Toxicity of PD-1/CTLA-4 inhibitor immunotherapy among elderly patients.

Abstract

e14139 Background: The use of Immune check point inhibitors in advanced metastatic melanoma is becoming increasingly common especially in the elderly population. With metastatic melanoma being mostly a disease of the elderly, the safety and toxicity profile of immune check point inhibitors in this population group continues to remain controversial. Prior studies have hypothesized that due to reduced immune responses in the elderly, toxicity to immune check point inhibitors is expected to be low. In this study we aim to analyze the association of check point inhibitor induced immuno-toxicity with age. Methods: We analyzed 108 patients with stage 4 metastatic melanoma who were treated with anti-PD1 and/or anti-CTLA-4 immunotherapy. Out of these patients, 58 (53.7%) were 65 or more years old and 50 (46.3%) were < 65 years old. Overall, 64 (59.3%) patients had autoimmune side effects; 35 (60.3%) were 65 years or older and 29 (48%) were < 65 years old. The most common side effects were dermatitis (n = 22, 20.4%) and colitis (n = 21, 19.4%).
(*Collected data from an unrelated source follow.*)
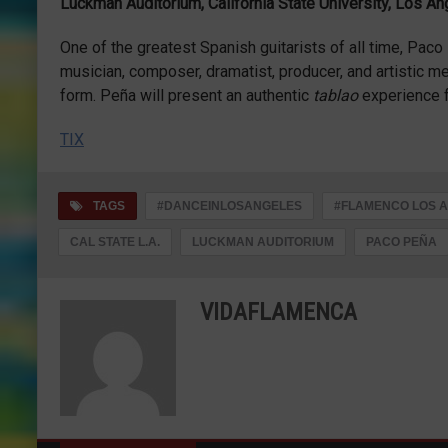
Luckman Auditorium, California State University, Los A
One of the greatest Spanish guitarists of all time, Pac
musician, composer, dramatist, producer, and artistic m
form. Peña will present an authentic
tablao
experience f
TIX
TAGS
#DANCEINLOSANGELES
#FLAMENCO LOS 
CAL STATE L.A.
LUCKMAN AUDITORIUM
PACO PEÑA
VIDAFLAMENCA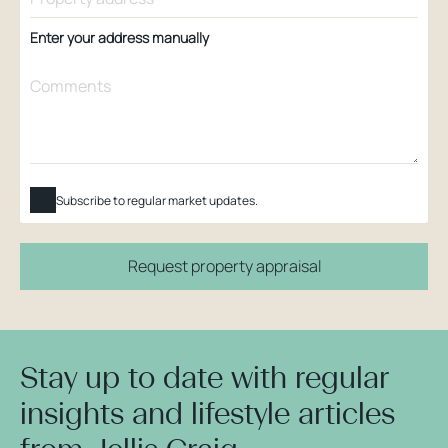
Enter your address manually
Subscribe to regular market updates.
Request property appraisal
Stay up to date with regular
insights and lifestyle articles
Incidences of various autoimmune side effects were calculated in both groups (65 years or older and < 65 years old). Fisher exact test was used to calculate p values Results: There was a significant difference between the incidence of dermatitis between the two groups. (51.4% in 65 years or older and 24.1% in < 65 years old group, p = 0.04). The incidence of colitis was more in the 65 years or older group (37.1%) as compared to < 65 years group (31.1%) however results were not statistically significant (p = 0.79). Similarly, there was no significant difference in other autoimmune side effects including hepatitis, arthritis, pneumonitis, thyroiditis, hypophysitis, adrenalitis, anemia and thrombocytopenia between the two groups. Also, there was no significant difference in the incidence of different grades of side effects (1 to 4) between the two groups. Conclusions: Patients who are 65 years or older can safely tolerate immunotherapy as compared to patients < 65 years old but with an increased risk of dermatitis. These data should be validated by a larger study population.